“There is an increasingly deep divide among people just an hour away from us by plane. It is at a fever pitch now; it is terrifying. . . . And this is the Church’s rightful place because it is Jesus’ place. The cross is the rack of the one who does not choose one side or another, because by joining humanity one does not reject part of humanity. . . . The mission at hand is that of holding both sides together.” —Bishop Claverie
Pierre Claverie was born in 1938 to a French family residing in Algeria, an Arab nation conquered by France a hundred years earlier. For the first twenty years of his life, Pierre lived in an apartment complex with his parents and his sister, Anne-Marie. Family life was tight-knit and joyful, with regular opportunities to share Mediterranean food and tell stories.
This was Pierre’s foundation, a school of love. But it was also a “bubble” that shielded him from hardworking Muslim neighbors who lived all around—and who suffered under French colonial power. Arab Muslims constituted 90 percent of French Algeria’s population, but they were invisible to most European Algerians. “We were not racists, only indifferent,” Pierre later said regretfully.
At eighteen, Pierre surprised his parents by announcing that he wanted to be a Dominican priest. He left two years later to become a novice in Grenoble, France. The Dominicans there supported Algerian independence, and Pierre honed his political awareness while studying to be a priest. He also learned to find his joy in the rhythm of daily prayer. “Even if I remain dry as a stick of wood for half an hour, I leave [prayer] ‘restored,’” he wrote his parents.
At Grenoble, Pierre began to feel keenly the “abyss” of separation that stood between Christians and Muslims in Algeria. He wanted to return to Algeria having studied Arabic so that he could rediscover his homeland from the perspective of the people who had lived there first. But by the time he returned for good in 1967 as a professed Dominican and ordained priest, Pierre was himself a foreigner in his own country.
A Changed Land. The Algeria to which Claverie returned was starkly different. In 1962, Algerian independence had become official. Nearly a million Europeans, including a majority of Algeria’s Christians, had left for France. Churches were empty. French influence had disappeared from the streets. But Pierre’s zeal to understand the Algerian people without prejudice surpassed any discomfort he felt.

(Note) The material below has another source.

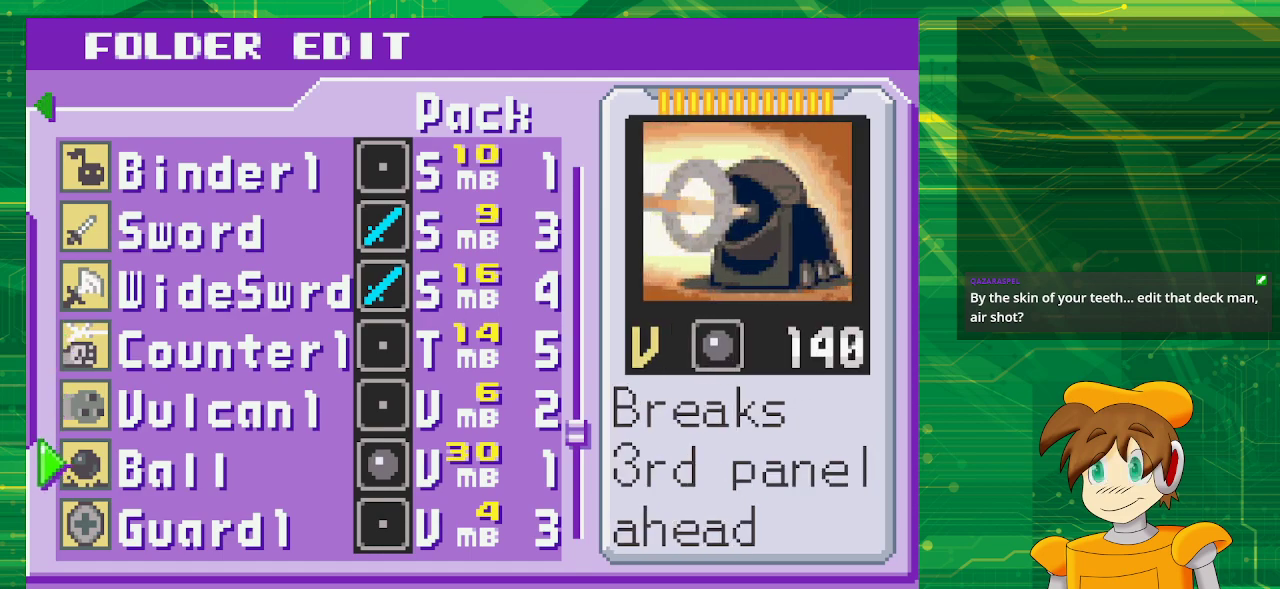
{"buttons": [], "events": [[17, "DPAD_DOWN", "down"], [133, "DPAD_DOWN", "up"]]}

Several nights a week, he practiced Arabic conversation. Mastery of the language was freeing; it allowed him to invite Algerians to tea, to a weekend outing, or to an evening barbecue. In place of “Arabs” or “foreigners,” as he had previously thought of Muslims, “I discovered . . . human beings,” he later wrote. Claverie even enjoyed lively discussions with his dentist. “We talk about the Bible and Qur’an, messiah and prophecy, the Holy Spirit and spirit of Muhammed,” he told his parents. As he liked to say, relationships, always, everywhere, with everyone, became his mode of life.
These were years of growing responsibility for Claverie. He was asked to direct a center for language studies and frequently gave retreats and talks to the small but active Catholic religious communities in Algiers. He had adopted the Second Vatican Council’s approach to dialogue with non-Christians and found it a helpful pastoral approach in Algeria. “We do not own the truth,” he repeated. “It is the truth that takes hold of us and leads us to discover itself ever more deeply.”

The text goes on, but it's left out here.